In the present study we found that higher blood levels of oxidative stress markers paralleled higher BP in males, but not in females. Relationships between higher oxidative stress and increased BP have been consistently shown in males[41]. However, in pre-menopausal females such an association has been hard to prove because of possible sex differences in anti-oxidant capacity and the possible buffering effect of estrogen[42, 43]. Most studies have linked fat and oxidative stress[44-46]. Animal and human fat have been shown to increase free radical production[47, 48]. This contributes to increased oxidative stress in the vascular wall, endothelial dysfunction and hypertension[49]. Adiposity is plausibly associated with lipid peroxidation. Olusi[44] showed that BMI is an independent predictor of lipid peroxidation and decreased cytoprotective enzymes in humans. Therefore, we believe that adiposity might confound the relationship between oxidative stress and BP rather than mediating it. Taking in account this phenomenon we covaried out BMI when probing the relationship between BP and oxidative stress.

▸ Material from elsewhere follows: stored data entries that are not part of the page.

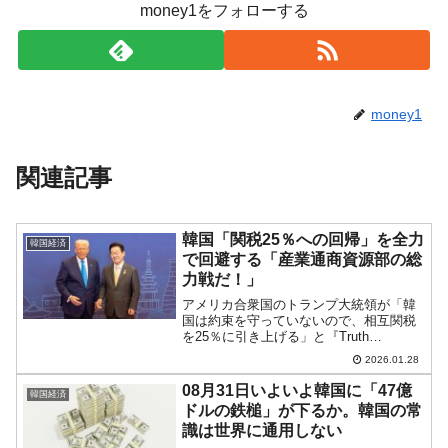
money1をフォローする
money1
関連記事
韓国「関税25％への回帰」を全力
韓国経済
で回避する「産業通商資源部の総
力戦だ！」
アメリカ合衆国のトランプ大統領が「韓
国は約束を守っていないので、相互関税
を25％に引き上げる」と『Truth
Socila（トゥルース・ソーシャル）』に
2026.01.28
投稿した件ですが、韓国政府は蜂の巣を
つついたようになりました。先にご紹介
08月31日いよいよ韓国に「47億
韓国経済
したとおり、また...
ドルの鉄槌」が下るか。韓国の常
識は世界に通用しない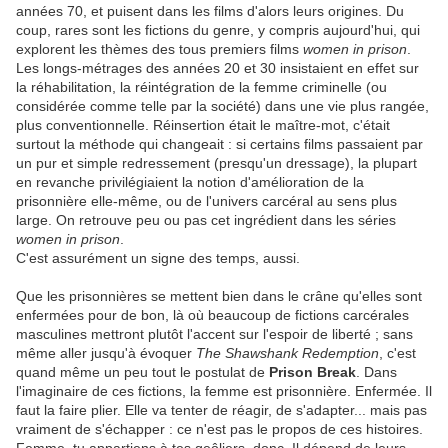
années 70, et puisent dans les films d'alors leurs origines. Du
coup, rares sont les fictions du genre, y compris aujourd'hui, qui
explorent les thèmes des tous premiers films
women in prison
.
Les longs-métrages des années 20 et 30 insistaient en effet sur
la réhabilitation, la réintégration de la femme criminelle (ou
considérée comme telle par la société) dans une vie plus rangée,
plus conventionnelle. Réinsertion était le maître-mot, c'était
surtout la méthode qui changeait : si certains films passaient par
un pur et simple redressement (presqu'un dressage), la plupart
en revanche privilégiaient la notion d'amélioration de la
prisonnière elle-même, ou de l'univers carcéral au sens plus
large. On retrouve peu ou pas cet ingrédient dans les séries
women in prison
.
C'est assurément un signe des temps, aussi.
Que les prisonnières se mettent bien dans le crâne qu'elles sont
enfermées pour de bon, là où beaucoup de fictions carcérales
masculines mettront plutôt l'accent sur l'espoir de liberté ; sans
même aller jusqu'à évoquer
The Shawshank Redemption
, c'est
quand même un peu tout le postulat de
Prison Break
. Dans
l'imaginaire de ces fictions, la femme est prisonnière. Enfermée. Il
faut la faire plier. Elle va tenter de réagir, de s'adapter... mais pas
vraiment de s'échapper : ce n'est pas le propos de ces histoires.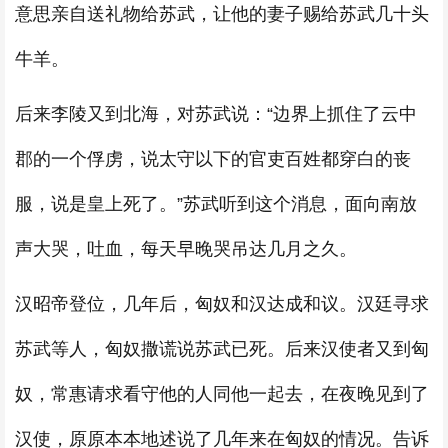
意思亲自送礼物给苏武，让他的妻子赐给苏武几十头
牛羊。
后来李陵又到北海，对苏武说：“边界上抓住了云中
郡的一个俘虏，说太守以下的官吏百姓都穿白的丧
服，说是皇上死了。”苏武听到这个消息，面向南放
声大哭，吐血，每天早晚哭吊达几月之久。
汉昭帝登位，几年后，匈奴和汉达成和议。汉廷寻求
苏武等人，匈奴撒谎说苏武已死。后来汉使者又到匈
奴，常惠请求看守他的人同他一起去，在夜晚见到了
汉使，原原本本地述说了几年来在匈奴的情况。告诉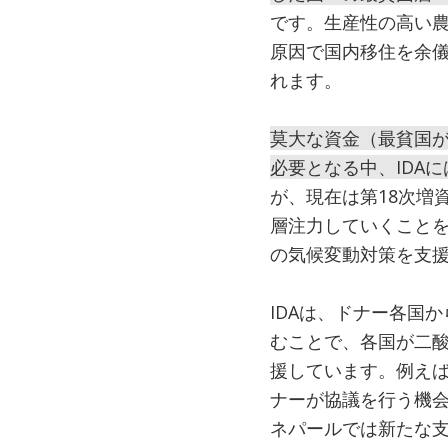
です。生産性の高い農
原因で国内移住を余儀
れます。
莫大な資金（最貧国が
必要となる中、IDA
が、現在は第18次増資
層注力していくことを
の気候変動対策を支
IDAは、ドナー各国
むことで、各国が二
援しています。例え
ナーが協議を行う機
ネパールでは新たな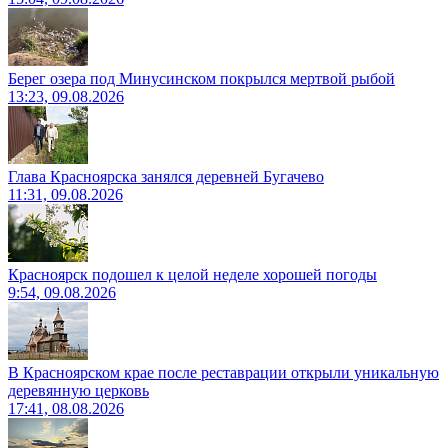
Берег озера под Минусинском покрылся мертвой рыбой
13:23, 09.08.2026
Глава Красноярска занялся деревней Бугачево
11:31, 09.08.2026
Красноярск подошел к целой неделе хорошей погоды
9:54, 09.08.2026
В Красноярском крае после реставрации открыли уникальную
деревянную церковь
17:41, 08.08.2026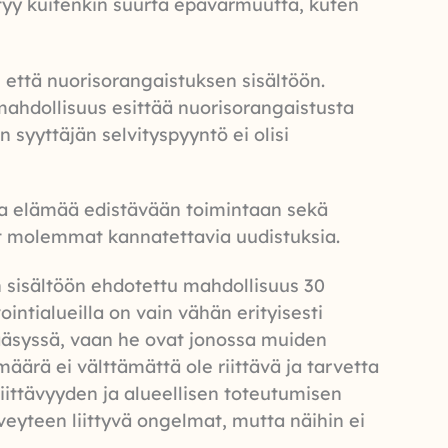
tyy kuitenkin suurta epävarmuutta, kuten
että nuorisorangaistuksen sisältöön.
mahdollisuus esittää nuorisorangaistusta
syyttäjän selvityspyyntö ei olisi
ta elämää edistävään toimintaan sekä
at molemmat kannatettavia uudistuksia.
sisältöön ehdotettu mahdollisuus 30
intialueilla on vain vähän erityisesti
pääsyssä, vaan he ovat jonossa muiden
äärä ei välttämättä ole riittävä ja tarvetta
iittävyyden ja alueellisen toteutumisen
eyteen liittyvä ongelmat, mutta näihin ei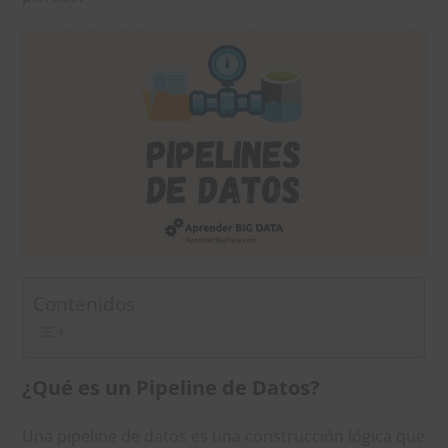
Contenidos
¿Qué es un Pipeline de Datos?
Una pipeline de datos es una construcción lógica que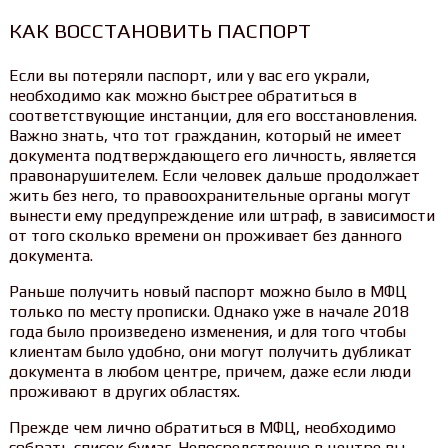
КАК ВОССТАНОВИТЬ ПАСПОРТ
Если вы потеряли паспорт, или у вас его украли,
необходимо как можно быстрее обратиться в
соответствующие инстанции, для его восстановления.
Важно знать, что тот гражданин, который не имеет
документа подтверждающего его личность, является
правонарушителем. Если человек дальше продолжает
жить без него, то правоохранительные органы могут
вынести ему предупреждение или штраф, в зависимости
от того сколько времени он проживает без данного
документа.
Раньше получить новый паспорт можно было в МФЦ
только по месту прописки. Однако уже в начале 2018
года было произведено изменения, и для того чтобы
клиентам было удобно, они могут получить дубликат
документа в любом центре, причем, даже если люди
проживают в других областях.
Прежде чем лично обратиться в МФЦ, необходимо
собрать список бумаг. Непосредственно в центре вы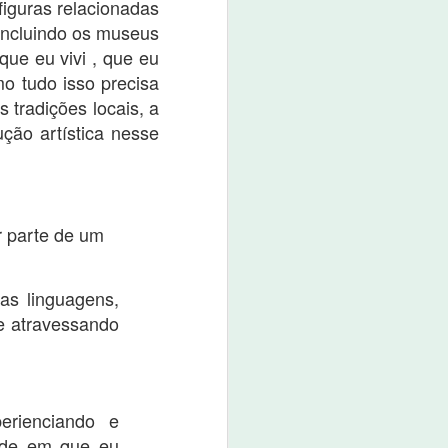
 figuras relacionadas
boné custa o valor de R$ 80,00.
 incluindo os museus
O evento promete não apenas
que eu vivi , que eu
movimentar a economia da
mo tudo isso precisa
cidade, mas também divertir e
entreter a população e os
 tradições locais, a
visitantes.
ção artística nesse
r parte de um
as linguagens,
 e atravessando
erienciando e
ade em que eu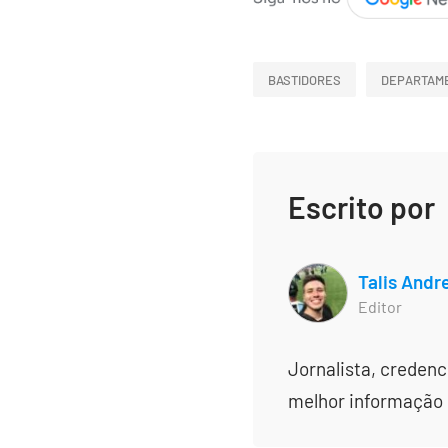
BASTIDORES
DEPARTAME
Escrito por
Talis Andr
Editor
Jornalista, creden
melhor informação e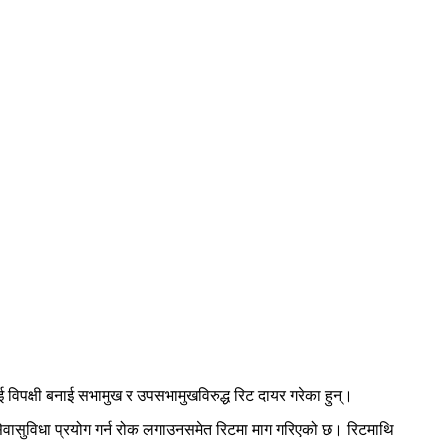
 विपक्षी बनाई सभामुख र उपसभामुखविरुद्ध रिट दायर गरेका हुन्।
सेवासुविधा प्रयोग गर्न रोक लगाउनसमेत रिटमा माग गरिएको छ। रिटमाथि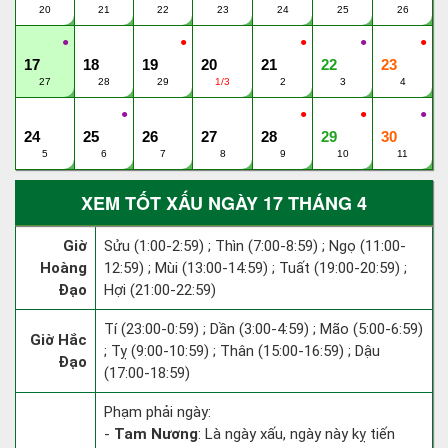
20
21
22
23
24
25
26
●
●
●
●
●
17
18
19
20
21
22
23
27
28
29
1/3
2
3
4
●
●
●
●
24
25
26
27
28
29
30
5
6
7
8
9
10
11
XEM TỐT XẤU NGÀY 17 THÁNG 4
Giờ
Sửu (1:00-2:59) ; Thìn (7:00-8:59) ; Ngọ (11:00-
Hoàng
12:59) ; Mùi (13:00-14:59) ; Tuất (19:00-20:59) ;
Đạo
Hợi (21:00-22:59)
Tí (23:00-0:59) ; Dần (3:00-4:59) ; Mão (5:00-6:59)
Giờ Hắc
; Tỵ (9:00-10:59) ; Thân (15:00-16:59) ; Dậu
Đạo
(17:00-18:59)
Phạm phải ngày:
-
Tam Nương
: Là ngày xấu, ngày này kỵ tiến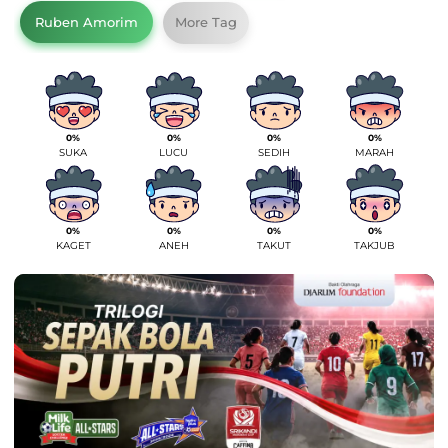
Ruben Amorim
More Tag
0%
0%
0%
0%
SUKA
LUCU
SEDIH
MARAH
0%
0%
0%
0%
KAGET
ANEH
TAKUT
TAKJUB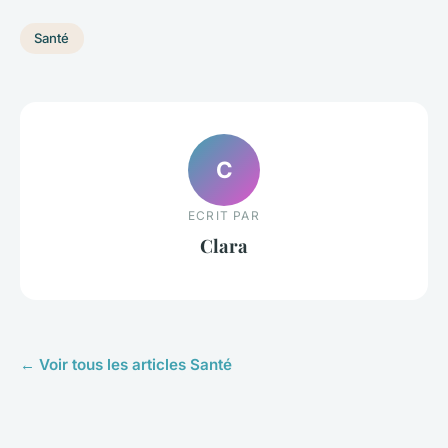
Santé
C
ECRIT PAR
Clara
← Voir tous les articles Santé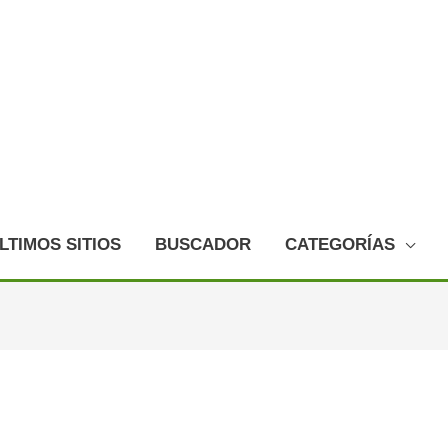
LTIMOS SITIOS
BUSCADOR
CATEGORÍAS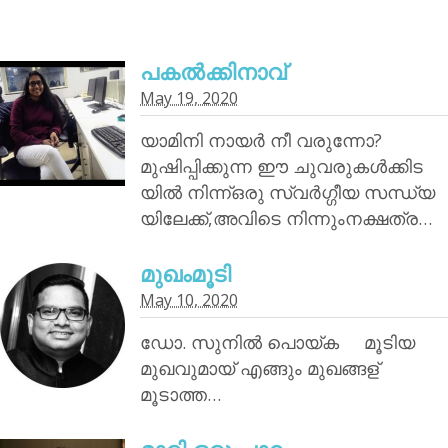
പകൽക്കിനാവ്‌
May 19, 2020
യാമിനി നായര്‍ നീ വരുന്നോ?
മുഷിപ്പിക്കുന്ന ഈ ചുവരുകൾക്കിട
യിൽ നിന്ന്ഒരു സ്വർഗ്ഗീയ സന്ധ്യ
യിലേക്ക്,അവിടെ നിന്നുംനക്ഷത്ര…
മുഖംമൂടി
May 10, 2020
ഡോ. സുനിൽ പൊയ്‌ക മൂടിയ
മുഖവുമായ് എങ്ങും മുഖങ്ങള്
മൂടാത്ത…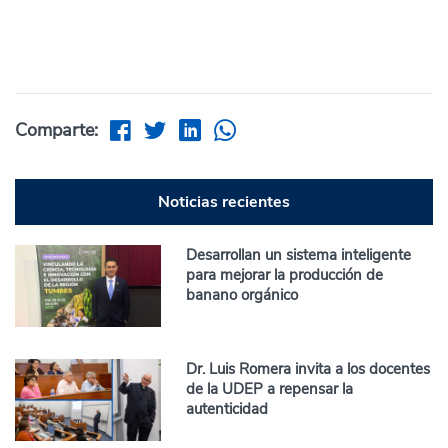
Comparte:
Noticias recientes
Desarrollan un sistema inteligente
para mejorar la producción de
banano orgánico
Dr. Luis Romera invita a los docentes
de la UDEP a repensar la
autenticidad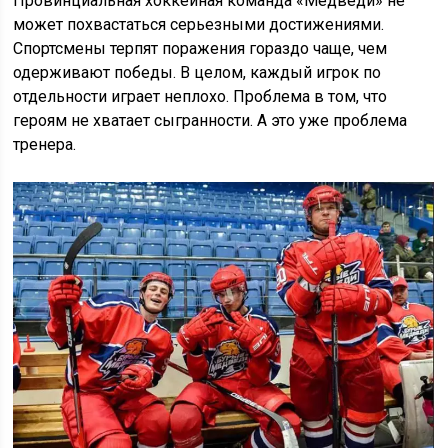
Провинциальная хоккейная команда «Медведи» не
может похвастаться серьезными достижениями.
Спортсмены терпят поражения гораздо чаще, чем
одерживают победы. В целом, каждый игрок по
отдельности играет неплохо. Проблема в том, что
героям не хватает сыгранности. А это уже проблема
тренера.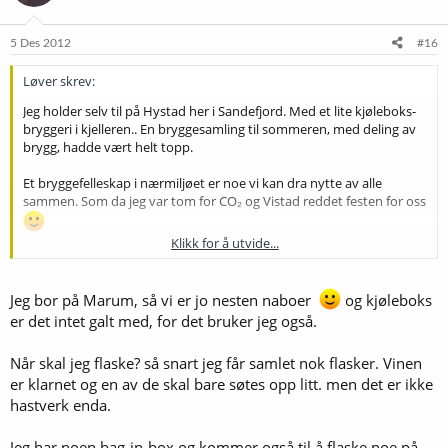
5 Des 2012
#16
Løver skrev:
Jeg holder selv til på Hystad her i Sandefjord. Med et lite kjøleboks-
bryggeri i kjelleren.. En bryggesamling til sommeren, med deling av
brygg, hadde vært helt topp.
Et bryggefelleskap i nærmiljøet er noe vi kan dra nytte av alle
sammen. Som da jeg var tom for CO₂ og Vistad reddet festen for oss
Klikk for å utvide...
Til hole: når skal du flaske vin? Jeg kan se om jeg finner noen flasker
evt..
Jeg bor på Marum, så vi er jo nesten naboer
og kjøleboks
Tomas
er det intet galt med, for det bruker jeg også.
Sent from my Galaxy S3 using Tapatalk 2
Når skal jeg flaske? så snart jeg får samlet nok flasker. Vinen
er klarnet og en av de skal bare søtes opp litt. men det er ikke
hastverk enda.
Jeg har noen bag-in-box og kommer også til å flaske noe på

The current study is the only study of which we are aware to show race/ethnicity dependent association between blood pressure and oxidative stress markers. Our findings are very provocative because they imply that free radical induced lipid peroxidation and DNA damage have different BP effects depending on race/ethnicity. Indeed, lipid peroxidation was related to BP variability in AA’s while it had no effect in EA’s. Alternatively, DNA damage contributed to BP reactivity in EA’s not in AA’s. The fact that the association of BP and measures of oxidative stress vary between ethnic groups indicates differences in BP control in these groups and could explain BP disparity and inspire race/ethnicity targeted treatment.

Study Limitations

Although provocative, our findings should be interpreted in the light of some unavoidable limitations such as: (1) we used an automatic device to measure blood pressure (i.e., Dinamap 1846 XT). The validity of blood pressure readings using this model of Dinamap has been questioned[50]. However, the advantage of Dinamap, in general, is that it is easy to operate, it reduces the need for highly trained technicians, and it has an apparent objectivity of measurement, reducing digit preference and other possible technician biases. (2) We have found that the needle insertion almost invariably induces an increase in BP and HR, but that these values typically return to pre-insertion levels within 15 to 20 minutes of insertion. The effect of obtaining values that are higher than the actual baseline would be to underestimate reactivity values and the differences between the baseline phase and the stressor phases. Since the baseline phase values of the hemodynamic variables were not significantly different from their values during the stressor recovery phases, we feel somewhat confident that the 20 minute resting period after needle insertion was sufficient. (3) It would be interesting to evaluate other indices of redox status, such as antioxidant capacity, to further test the hypothesis. It would also be interesting to find out whether antioxidant capacity is inversely related to blood pressure and whether it differs between racial/ethnic groups. Overall, our findings suggest that BP change is linked with free radical induced DNA damage in EA’s while it is related to free radical induced lipid peroxidation in AA’s.

Perspectives

The results in the present study suggest a physiological link between oxidative stress and BP elevation. Our findings validate and extend the existing literature of the deleterious effect of free radicals on BP. Furthermore, we demonstrated that the relationship between oxidative stress and BP is race/ethnicity dependent. This represents a breakthrough in our understanding of the mechanisms of oxidative stress actions in different race/ethnicity groups. It is clear not only that oxidative stress could contribute to BP elevation, but it can be one of the mechanisms of race/ethnicity related differences in BP levels.